Primary exercise headache. The management of primary exercise headache includes both pharmacological and nonpharmacological interventions. For patients with predictable attacks who do not exercise regularly, preemptive treatment, such as ergotamine, triptans, gepants, or indomethacin, can be administered prior to exercise. For patients with frequent attacks who regularly exercise, prophylactic therapy with beta-blockers (metoprolol 1–2 mg/kg/daily) or indomethacin (25–150 mg/daily) has proven efficacious for managing pain. Nonpharmacological therapeutic interventions recommend adequate hydration, regular sports training, and the importance of warm-up routines prior to exercise (12).

Primary headache associated with sexual activity. Treatment of headache associated with sexual activity is similar to that of primary exercise headache. For predictable attacks, 25 to 100 mg of indomethacin 1 to 2 hours before intercourse is a preemptive treatment that may help control pain. Ergotamine, triptans, gepants, and erenumab have also shown positive preemptive results. Preventive treatments, such as daily beta-blockers, may also be used. Some patients find relief in transiently stopping or taking a passive role in sexual activities (12).

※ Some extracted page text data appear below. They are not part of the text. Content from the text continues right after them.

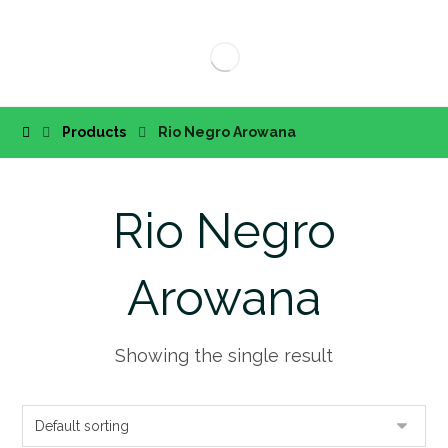
Products
Rio Negro Arowana
Rio Negro
Arowana
Showing the single result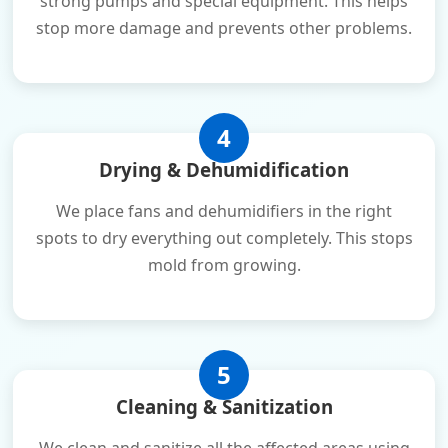
strong pumps and special equipment. This helps
stop more damage and prevents other problems.
4
Drying & Dehumidification
We place fans and dehumidifiers in the right
spots to dry everything out completely. This stops
mold from growing.
5
Cleaning & Sanitization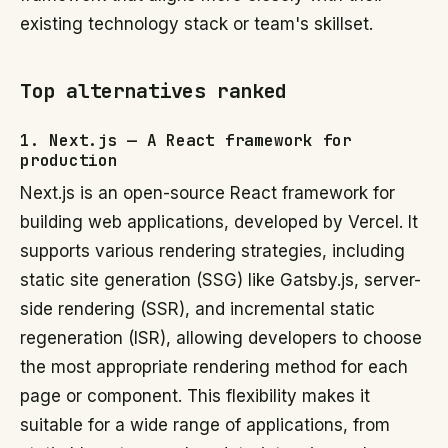
existing technology stack or team's skillset.
Top alternatives ranked
1. Next.js — A React framework for
production
Next.js is an open-source React framework for
building web applications, developed by Vercel. It
supports various rendering strategies, including
static site generation (SSG) like Gatsby.js, server-
side rendering (SSR), and incremental static
regeneration (ISR), allowing developers to choose
the most appropriate rendering method for each
page or component. This flexibility makes it
suitable for a wide range of applications, from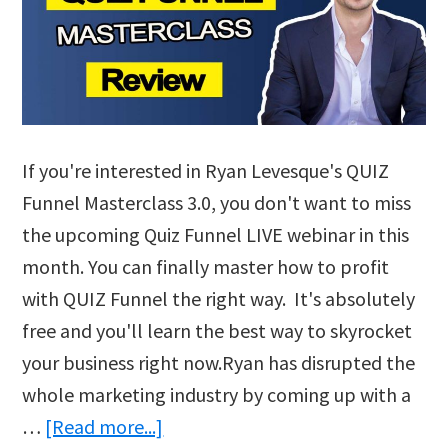
If you're interested in Ryan Levesque's QUIZ
Funnel Masterclass 3.0, you don't want to miss
the upcoming Quiz Funnel LIVE webinar in this
month. You can finally master how to profit
with QUIZ Funnel the right way. It's absolutely
free and you'll learn the best way to skyrocket
your business right now.Ryan has disrupted the
whole marketing industry by coming up with a
about
…
[Read more...]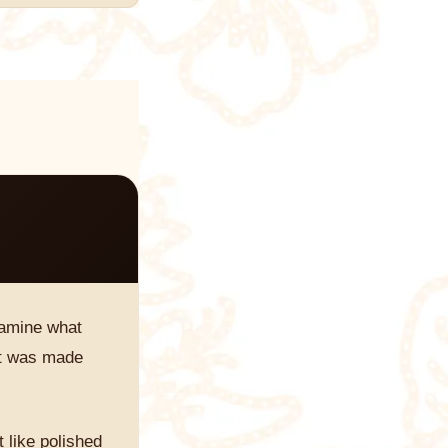
examine what
 it was made
 like polished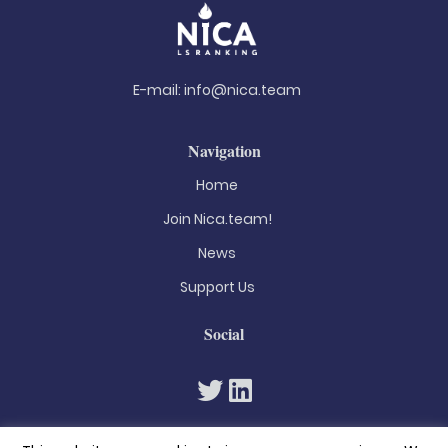
E-mail:
info@nica.team
Navigation
Home
Join Nica.team!
News
Support Us
Social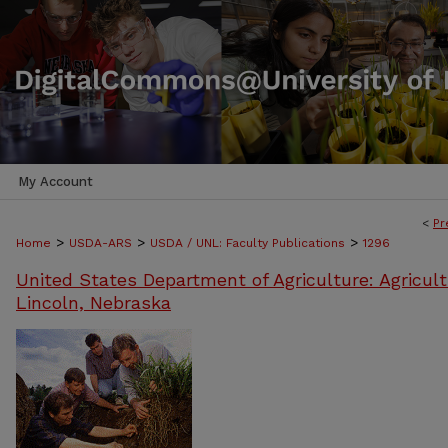
My Account
<
Pr
>
>
>
Home
USDA-ARS
USDA / UNL: Faculty Publications
1296
United States Department of Agriculture: Agricult
Lincoln, Nebraska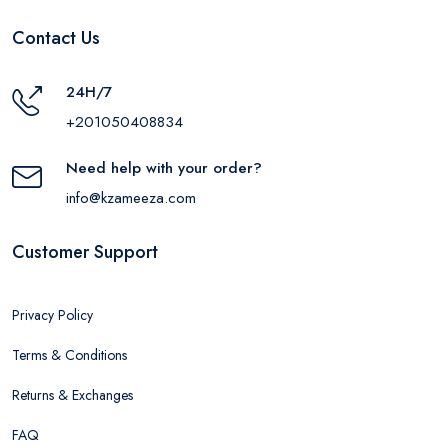
Contact Us
24H/7
+201050408834
Need help with your order?
info@kzameeza.com
Customer Support
Privacy Policy
Terms & Conditions
Returns & Exchanges
FAQ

Primary stabbing headache. Primary stabbing headache is typically self-limiting and does not require medical treatment. Treatment may be initiated if there is a significant detriment to quality of life. Primary stabbing headache is often markedly improved by indomethacin; however, several other agents have shown similar efficacy for the treatment of primary stabbing headache. These include nonsteroidal anti-inflammatory drugs (NSAIDs) (naproxen and ibuprofen), selective COX2 inhibitors (rofecoxib, celecoxib, and etoricoxib), prednisolone, gabapentin, tricyclic antidepressants (amitriptyline or nortriptyline), carbamazepine, and melatonin (16).

Outcomes

Long-term treatment with indomethacin is safe and generally well tolerated, with no major adverse events (34). Side effects, specifically of a gastrointestinal nature, are present in more than 30% of patients (34). These include dyspepsia, nausea, vomiting, abdominal pain, and diarrhea (34). The effect can be mitigated by the concomitant commencement of protein pump inhibitors (35). Central nervous system adverse events are rare, with reports of dizziness, nausea, and psychosis in line with a possible direct central action of indomethacin (35; 34).

Special considerations

Pregnancy

The British National Formulary advises avoiding indomethacin use in the first and second trimesters unless essential. Additional antenatal monitoring may be required if treatment with indomethacin is considered necessary by a doctor from week 20 of pregnancy onwards.